*What the exercise asks*:
Find how many lines of the records below contain the word "left" and write that number by itself.

*Given records*:
_ _ _ _ _

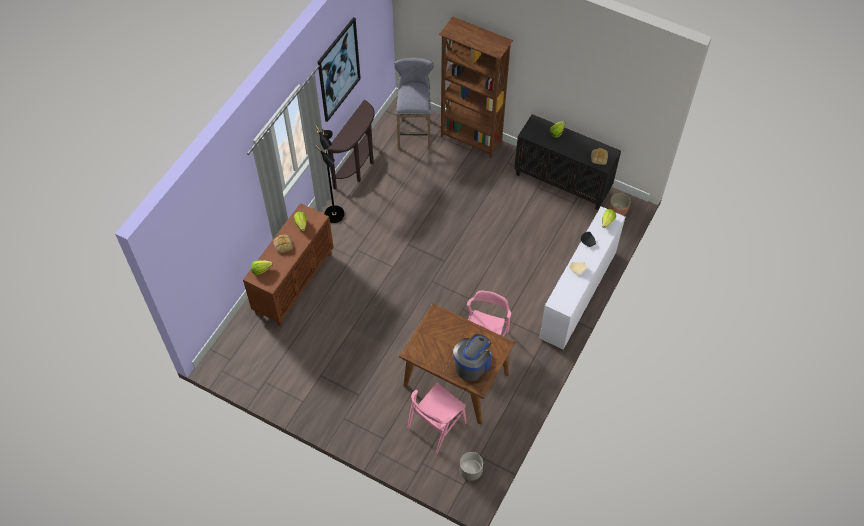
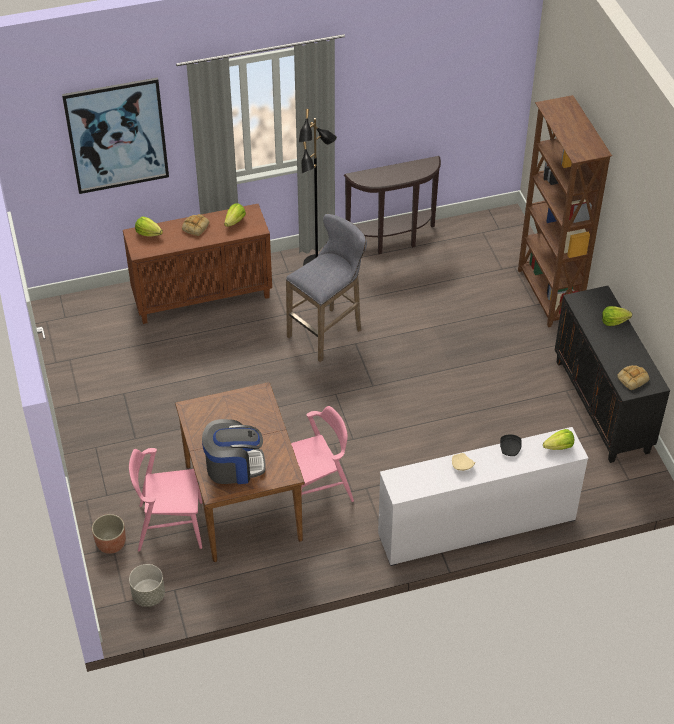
camera: 45 degrees right, 10 degrees down
picture [318,17,361,122] -> picture moved to [62,78,169,194]
grey stool [394,58,433,150] -> grey stool moved to [286,214,367,362]
planter [609,193,631,216] -> planter moved to [92,514,126,554]

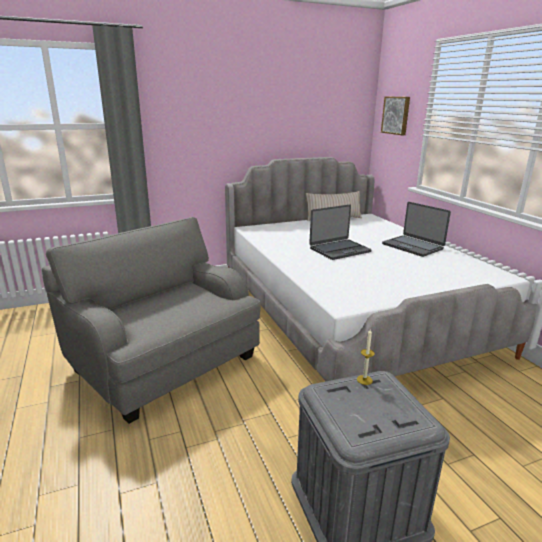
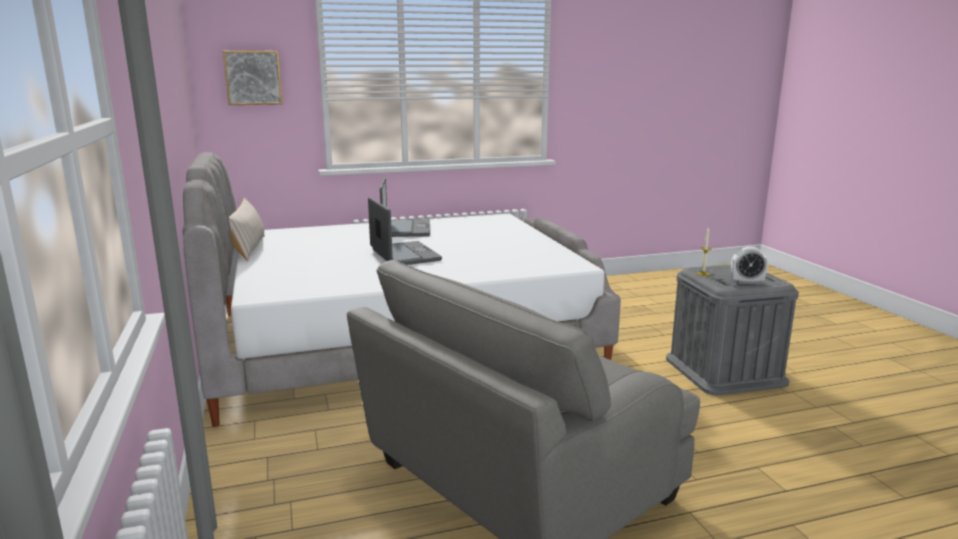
camera: 85 degrees left, 5 degrees down
laptop [382,202,451,257] -> laptop turned 60 degrees counterclockwise [380,178,430,237]
none -> alarm clock [731,247,768,284]

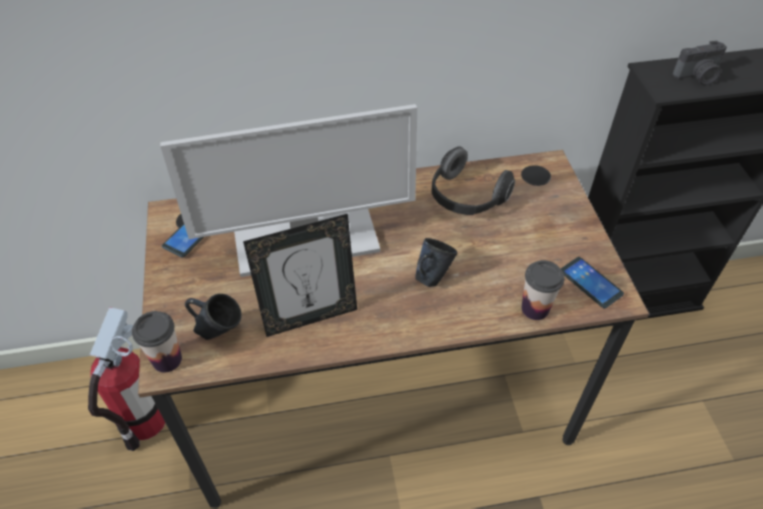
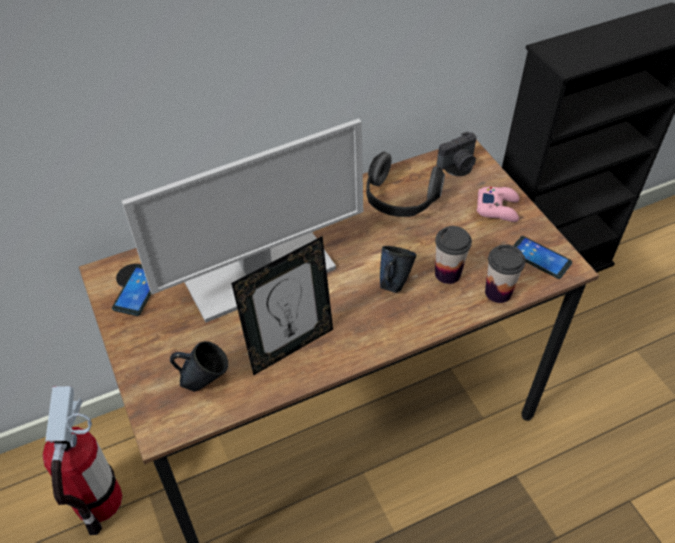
camera: 15 degrees left, 0 degrees up
cup [132,311,182,373] -> cup moved to [435,226,472,284]
camera [672,41,727,85] -> camera moved to [437,132,477,172]
none -> pink game controller [477,187,519,222]

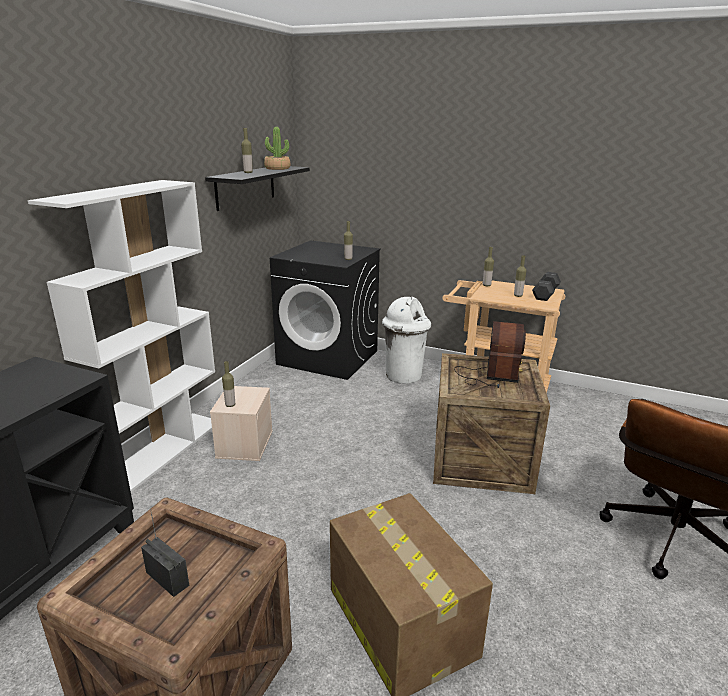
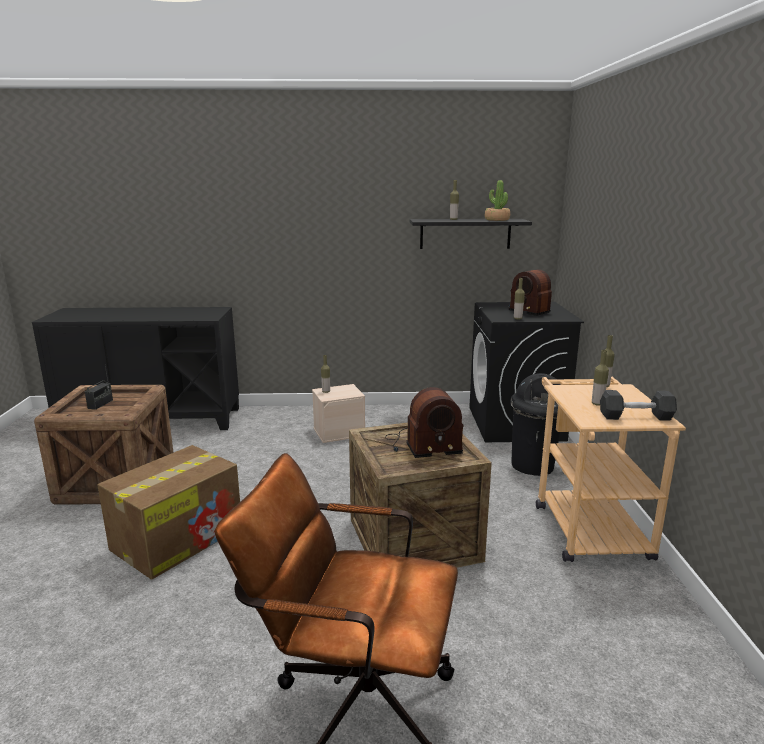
camera: 65 degrees right, 5 degrees down
white bookcase [28,180,215,492] -> none
white trash can [382,297,431,384] -> black trash can [510,373,560,476]
none -> radio [508,269,552,316]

_ _ _ _ _

*Task output*:
2